::: Material supplied :::
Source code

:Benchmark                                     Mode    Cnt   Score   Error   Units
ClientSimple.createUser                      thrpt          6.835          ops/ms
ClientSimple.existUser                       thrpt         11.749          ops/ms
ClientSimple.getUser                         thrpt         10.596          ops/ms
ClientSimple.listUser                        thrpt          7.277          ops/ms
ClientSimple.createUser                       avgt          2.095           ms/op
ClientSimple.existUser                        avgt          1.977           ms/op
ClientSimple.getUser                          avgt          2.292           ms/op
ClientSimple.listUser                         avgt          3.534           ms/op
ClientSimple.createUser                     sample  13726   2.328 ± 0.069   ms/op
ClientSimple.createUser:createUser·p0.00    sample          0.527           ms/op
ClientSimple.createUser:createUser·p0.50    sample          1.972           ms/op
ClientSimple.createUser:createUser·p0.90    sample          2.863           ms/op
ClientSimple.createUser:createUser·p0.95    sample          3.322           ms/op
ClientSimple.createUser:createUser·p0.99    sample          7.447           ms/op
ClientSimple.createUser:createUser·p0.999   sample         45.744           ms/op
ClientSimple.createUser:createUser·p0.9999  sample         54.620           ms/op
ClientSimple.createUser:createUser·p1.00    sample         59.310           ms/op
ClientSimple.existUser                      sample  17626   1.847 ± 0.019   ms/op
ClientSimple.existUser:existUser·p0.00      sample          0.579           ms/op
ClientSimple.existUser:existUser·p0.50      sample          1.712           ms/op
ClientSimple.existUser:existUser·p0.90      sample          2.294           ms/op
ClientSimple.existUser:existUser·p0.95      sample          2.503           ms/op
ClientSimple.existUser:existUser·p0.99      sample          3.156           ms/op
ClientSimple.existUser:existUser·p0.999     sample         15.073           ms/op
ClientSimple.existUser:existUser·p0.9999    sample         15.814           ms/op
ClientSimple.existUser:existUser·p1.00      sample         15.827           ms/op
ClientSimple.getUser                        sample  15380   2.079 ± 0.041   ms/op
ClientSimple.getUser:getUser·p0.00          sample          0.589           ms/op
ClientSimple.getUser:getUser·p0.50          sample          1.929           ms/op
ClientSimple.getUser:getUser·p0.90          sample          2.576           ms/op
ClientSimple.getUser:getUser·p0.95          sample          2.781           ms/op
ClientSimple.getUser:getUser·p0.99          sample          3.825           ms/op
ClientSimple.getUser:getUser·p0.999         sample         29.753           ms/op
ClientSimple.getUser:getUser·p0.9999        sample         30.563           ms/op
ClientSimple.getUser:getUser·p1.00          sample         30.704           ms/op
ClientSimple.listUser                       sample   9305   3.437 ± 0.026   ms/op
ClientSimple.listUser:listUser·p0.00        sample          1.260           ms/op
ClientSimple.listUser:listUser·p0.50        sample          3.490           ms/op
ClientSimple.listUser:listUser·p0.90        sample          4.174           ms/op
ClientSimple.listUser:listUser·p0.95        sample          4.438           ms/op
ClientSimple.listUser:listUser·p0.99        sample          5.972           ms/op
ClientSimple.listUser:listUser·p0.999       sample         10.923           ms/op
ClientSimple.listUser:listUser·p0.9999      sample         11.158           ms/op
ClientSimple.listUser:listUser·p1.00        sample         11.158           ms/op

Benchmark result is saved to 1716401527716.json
:::
::: Material supplied :::
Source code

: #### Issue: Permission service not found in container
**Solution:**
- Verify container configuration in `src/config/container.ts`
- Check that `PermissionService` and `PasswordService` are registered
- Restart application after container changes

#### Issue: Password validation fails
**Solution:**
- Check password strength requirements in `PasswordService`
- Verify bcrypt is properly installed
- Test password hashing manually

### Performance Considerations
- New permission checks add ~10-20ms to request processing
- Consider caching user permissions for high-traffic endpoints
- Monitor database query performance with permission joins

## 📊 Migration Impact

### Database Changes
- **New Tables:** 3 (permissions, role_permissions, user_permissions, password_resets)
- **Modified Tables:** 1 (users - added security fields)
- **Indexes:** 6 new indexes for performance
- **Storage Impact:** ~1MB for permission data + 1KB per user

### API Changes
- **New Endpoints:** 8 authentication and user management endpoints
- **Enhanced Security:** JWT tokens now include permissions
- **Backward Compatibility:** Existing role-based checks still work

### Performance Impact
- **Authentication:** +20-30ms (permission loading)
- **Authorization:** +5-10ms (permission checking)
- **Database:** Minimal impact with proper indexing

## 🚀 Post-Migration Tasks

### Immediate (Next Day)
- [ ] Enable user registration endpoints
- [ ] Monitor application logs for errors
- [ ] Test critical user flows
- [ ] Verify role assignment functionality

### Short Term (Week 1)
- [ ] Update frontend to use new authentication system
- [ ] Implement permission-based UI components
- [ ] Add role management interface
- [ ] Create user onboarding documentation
:::
> What you need to do:
Scan the records for the word "checks". Copy each line where it turns up.

> Answer for the task:
- New permission checks add ~10-20ms to request processing
- **Backward Compatibility:** Existing role-based checks still work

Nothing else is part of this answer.